BELFAST (UNITED KINGDOM)
Belfast Telegraph [Belfast, Northern Ireland]
August 28, 2021
By Claire McNeilly
A specially commissioned report aimed at paving the way for an independent investigation into Northern Ireland’s mother and baby homes scandal will be presented to the Executive next month.
Human rights experts Phil Scraton and Dr Maeve O’Rourke, along with senior social worker Deirdre Mahon, were appointed earlier this year to establish the terms of reference for the victim-centred probe.
The delivery of their report is likely to be a further boost to the victims’ campaign for a full public inquiry into systematic abuse at homes and Magdalene laundries between 1922 and 1990.
It follows the publication of a damning study carried out by Queen’s and Ulster University.
Speaking on behalf of Birth Mothers and Their Children for Justice, the largest group of birth mothers here, solicitor Claire McKeegan said it was time for an inquiry.
“The campaign for truth and justice for these women and their children has been all too long,” she said.
“They carry shame from Church and state who judged and abused them when they were at their most vulnerable and needed their help. A full root and branch statutory inquiry must get to the bottom of how these women were abused, suffered forced adoptions and trafficking babies out of the jurisdiction.
“They were silenced about the crimes perpetrated on them. The inquiry must have the power to compel those responsible to disclose all of the relevant documents and give evidence.”
Ms McKeegan said she was disappointed that her communication with statutory bodies has thus far gone unacknowledged.

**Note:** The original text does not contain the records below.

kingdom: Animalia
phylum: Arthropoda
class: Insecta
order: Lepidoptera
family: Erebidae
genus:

“We have written to all of the relevant statutory agencies and asked for undertakings to confirm the documents are secure and have yet to receive any acknowledgment,” she said.
“Almost every family in Northern Ireland is impacted by these cruel institutions and the life of secrecy and confusion and shame that followed.
“The time has come for the Churches and state to take over that shame and apologise for the lives that were ruined and the trauma that has been perpetrated on young women and babies.”
The findings of a report published in January found that 10,500 women went through mother and baby homes in Northern Ireland, while 3,000 were admitted into Magdalene laundries.
These homes housed women and girls who became pregnant outside marriage; laundries were Catholic-run workhouses that operated across Ireland.
The last mother and baby institution closed in 1990, the last Magdalene laundry in 1984.
The report concluded that the number of women in mother and baby homes may well have been higher than 10,500 but that records were incomplete. Around a third of women admitted to the homes were aged under 19 and most were aged between 20 and 29. The youngest was 12, and the oldest 44.
Some were victims of sexual crime, including rape and incest.
Entrants peaked in the late 1960s and early 1970s, before a rapid reduction in the 1980s.
There was stigma attached to pregnancy outside of marriage and therefore women and girls were admitted by families, doctors, priests and state agencies.
Many women and girls were separated from their children by placing them in children’s homes, fostering or adoption.